### Compito A:
Aggiorna i record dalla riga che contiene "Question: Does point" fino alla fine dei record, inclusa, sostituendo "camera" con "viewer" e mantenendo tutto il resto invariato. Riporta soltanto queste righe e lascia fuori dalla risposta le immagini.

----- Estratto della fonte

Poi, nelle parole pronunciate nell’aula del Senato per la fiducia, Renzi ha chiarito che, nella sua visione, la guerra alla burocrazia si fa semplificando le leggi e facendole attuare, ma si fa – anche – valorizzando il ruolo dei dirigenti pubblici e ancorando la loro valutazione ai risultati raggiunti.

Tutto questo, poi, è accompagnato dalla sbandierata volontà del nuovo esecutivo di operare un deciso ricambio ai vertici dei Ministeri, dove – ormai da lungo tempo – le facce sono sempre le stesse.

Ma questo, ormai, non basta più. Così come non basterebbe più rendere la pubblica amministrazione digitale e semplificare i rapporti con i cittadini, anche se aiuterebbe a costruire un rapporto più sereno con i cittadini e a porre in essere una seria spending review.

L’Agenda Digitale, per quanto importante, è solo una tessera del mosaico di una strategia ben più ampia che attiene il funzionamento della nostra democrazia.

La battaglia contro la “cattiva” burocrazia, infatti, non si fa soltanto a colpi di nuove norme, né semplicemente eliminando la carta o sostituendo i “burocrati vecchi” con “burocrati giovani”.

----------
----- Record forniti

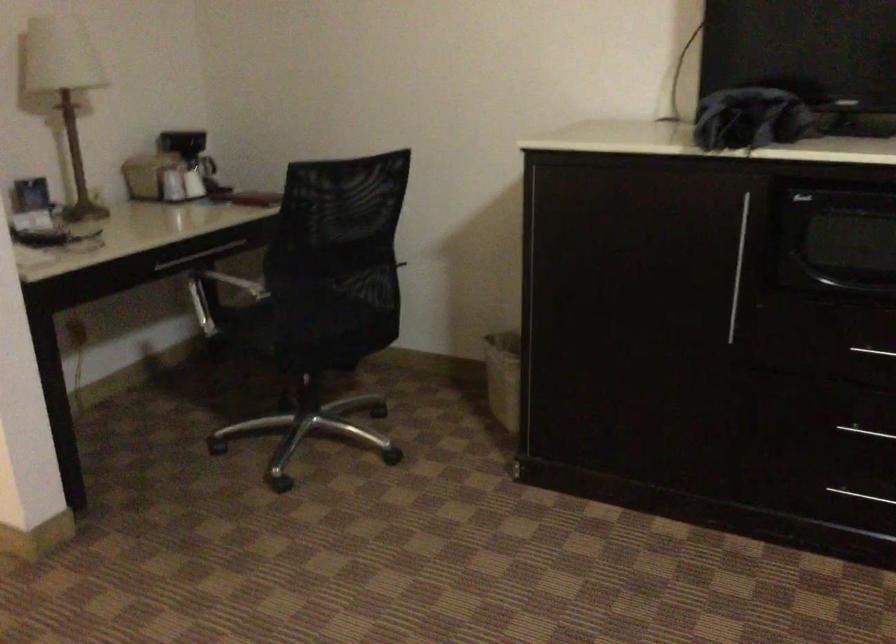
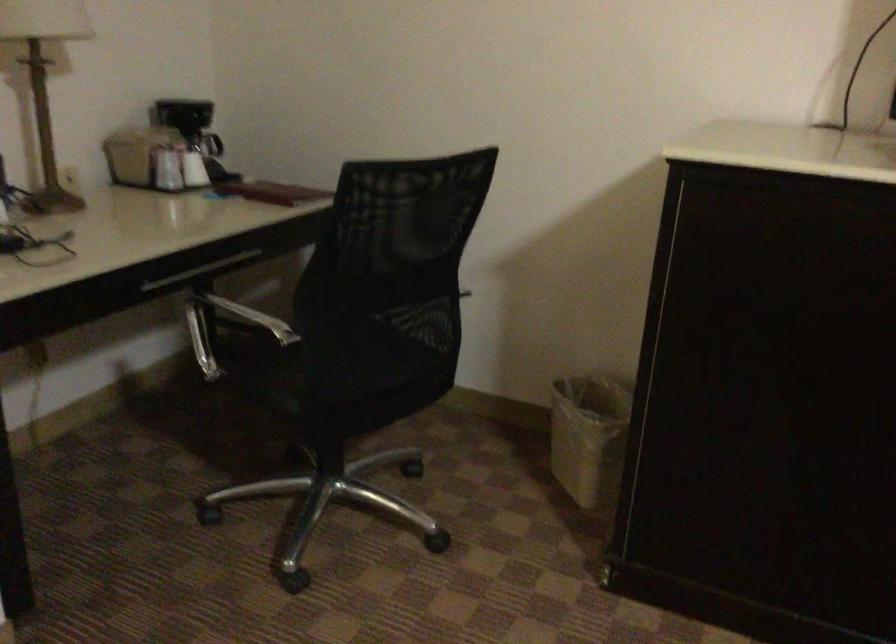
Question: The images are taken continuously from a first-person perspective. In which direction is your viewpoint rotating?

Choices:
 (A) Left
 (B) Right
 (C) Up
 (D) Down

Answer: (D)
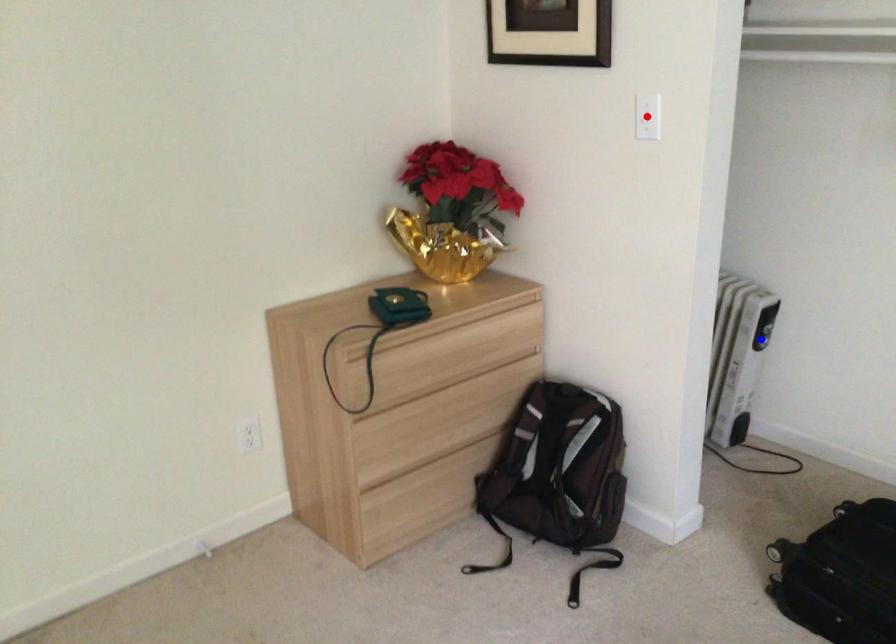
Question: Which of the two points in the image is closer to the camera?

Choices:
 (A) Blue point is closer.
 (B) Red point is closer.

Answer: (B)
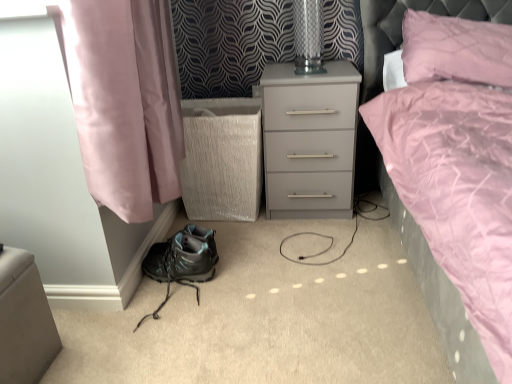
Question: Is the surface of matte gray nightstand at center in direct contact with matte black hiking boot at lower left?

Choices:
 (A) no
 (B) yes

Answer: (A)

Question: Could you tell me if matte gray nightstand at center is turned towards matte black hiking boot at lower left?

Choices:
 (A) yes
 (B) no

Answer: (B)

Question: Is matte gray nightstand at center outside of matte black hiking boot at lower left?

Choices:
 (A) yes
 (B) no

Answer: (A)

Question: Is matte gray nightstand at center at the left side of matte black hiking boot at lower left?

Choices:
 (A) yes
 (B) no

Answer: (B)

Question: Is matte gray nightstand at center at the right side of matte black hiking boot at lower left?

Choices:
 (A) no
 (B) yes

Answer: (B)

Question: Based on their positions, is matte black hiking boot at lower left located to the left or right of pink quilted pillow at upper right?

Choices:
 (A) right
 (B) left

Answer: (B)

Question: Considering the positions of matte black hiking boot at lower left and pink quilted pillow at upper right in the image, is matte black hiking boot at lower left wider or thinner than pink quilted pillow at upper right?

Choices:
 (A) thin
 (B) wide

Answer: (A)

Question: From their relative heights in the image, would you say matte black hiking boot at lower left is taller or shorter than pink quilted pillow at upper right?

Choices:
 (A) short
 (B) tall

Answer: (A)

Question: From a real-world perspective, is matte black hiking boot at lower left above or below pink quilted pillow at upper right?

Choices:
 (A) below
 (B) above

Answer: (A)

Question: Relative to pink quilted pillow at upper right, is transparent glass table lamp at upper center in front or behind?

Choices:
 (A) behind
 (B) front

Answer: (A)

Question: Looking at the image, does transparent glass table lamp at upper center seem bigger or smaller compared to pink quilted pillow at upper right?

Choices:
 (A) small
 (B) big

Answer: (A)

Question: Would you say transparent glass table lamp at upper center is to the left or to the right of pink quilted pillow at upper right in the picture?

Choices:
 (A) right
 (B) left

Answer: (B)

Question: From the image's perspective, is transparent glass table lamp at upper center positioned above or below pink quilted pillow at upper right?

Choices:
 (A) below
 (B) above

Answer: (B)

Question: Relative to matte black hiking boot at lower left, is transparent glass table lamp at upper center in front or behind?

Choices:
 (A) behind
 (B) front

Answer: (A)

Question: Does point (304, 64) appear closer or farther from the camera than point (202, 253)?

Choices:
 (A) closer
 (B) farther

Answer: (B)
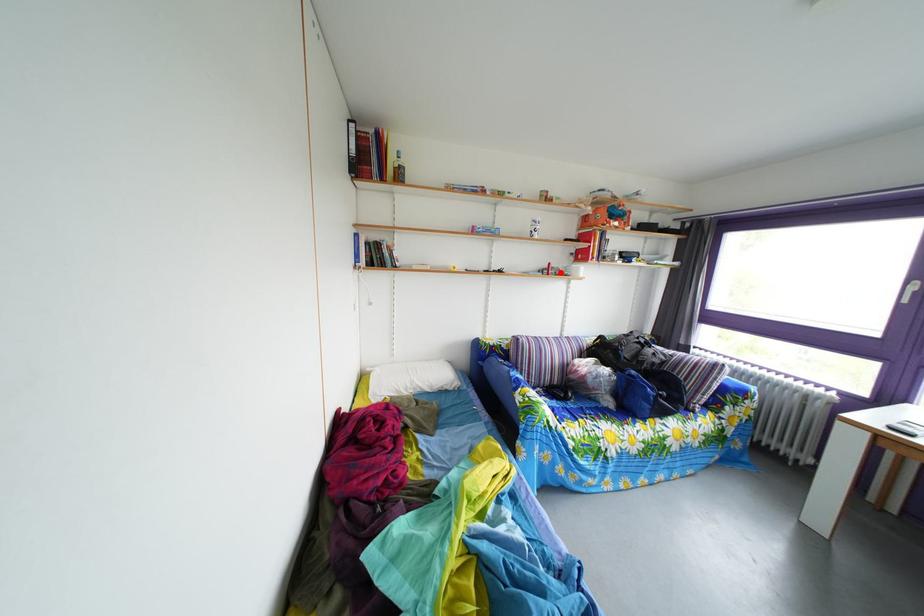
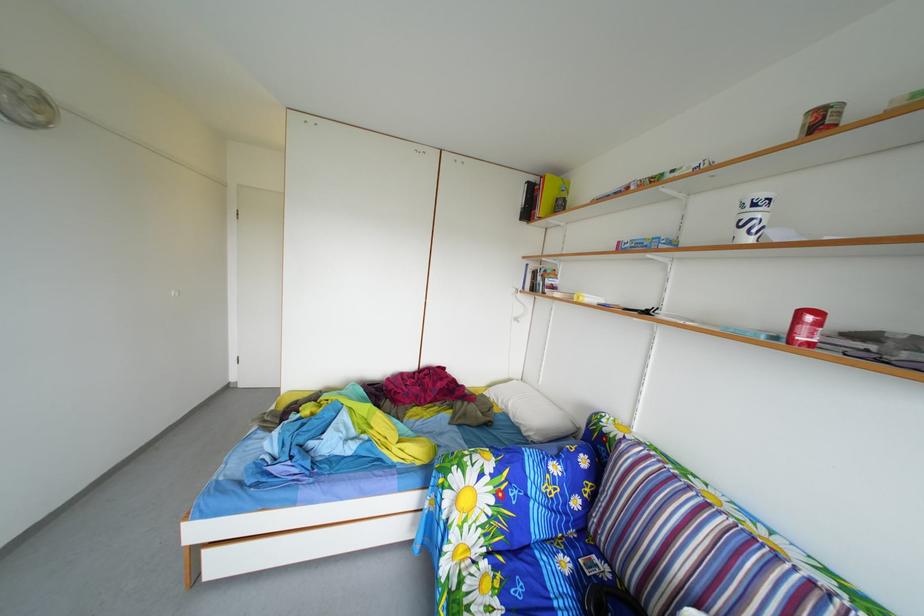
In the second image, find the point that corresponds to the highlighted location in the first image.

(811, 321)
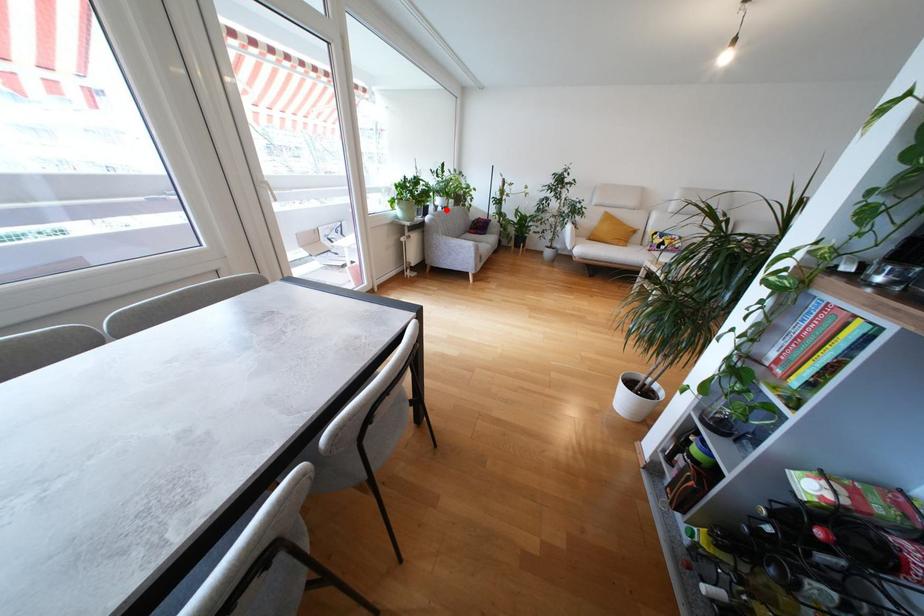
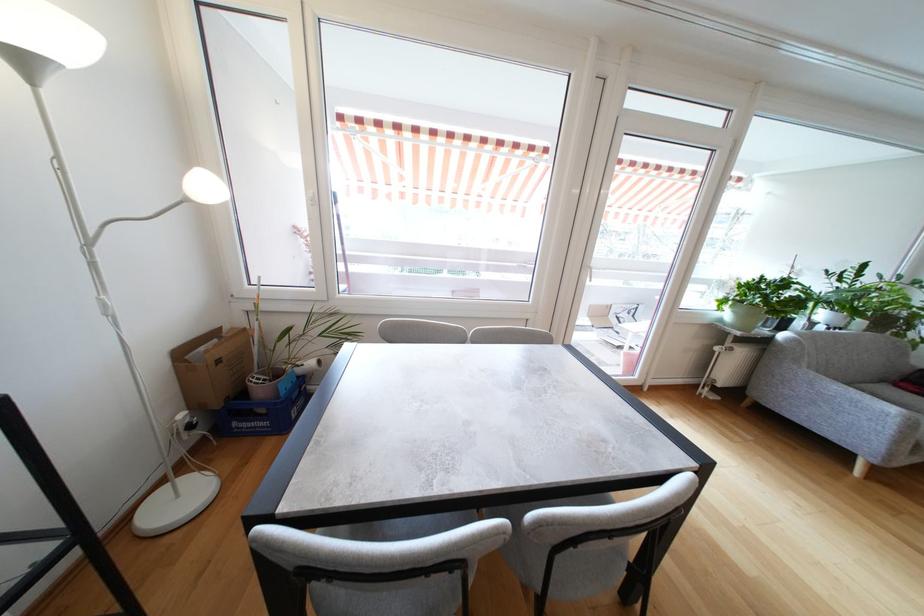
Question: A red point is marked in image1. In image2, is the corresponding 3D point closer to the camera or farther? Reply with the corresponding letter.

Choices:
 (A) The corresponding 3D point is closer.
 (B) The corresponding 3D point is farther.

Answer: (B)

----------

### Compito B:
Estrai dal testo sulla burocrazia il passo che va da "Ma questo, ormai, non" fino a "della nostra democrazia." compreso, copiandolo senza alcuna modifica.

### Spazio risposta A:
Question: Does point (304, 64) appear closer or farther from the viewer than point (202, 253)?

Choices:
 (A) closer
 (B) farther

Answer: (B)
In the second image, find the point that corresponds to the highlighted location in the first image.

(811, 321)
Question: A red point is marked in image1. In image2, is the corresponding 3D point closer to the viewer or farther? Reply with the corresponding letter.

Choices:
 (A) The corresponding 3D point is closer.
 (B) The corresponding 3D point is farther.

Answer: (B)

### Spazio risposta B:
Ma questo, ormai, non basta più. Così come non basterebbe più rendere la pubblica amministrazione digitale e semplificare i rapporti con i cittadini, anche se aiuterebbe a costruire un rapporto più sereno con i cittadini e a porre in essere una seria spending review.

L’Agenda Digitale, per quanto importante, è solo una tessera del mosaico di una strategia ben più ampia che attiene il funzionamento della nostra democrazia.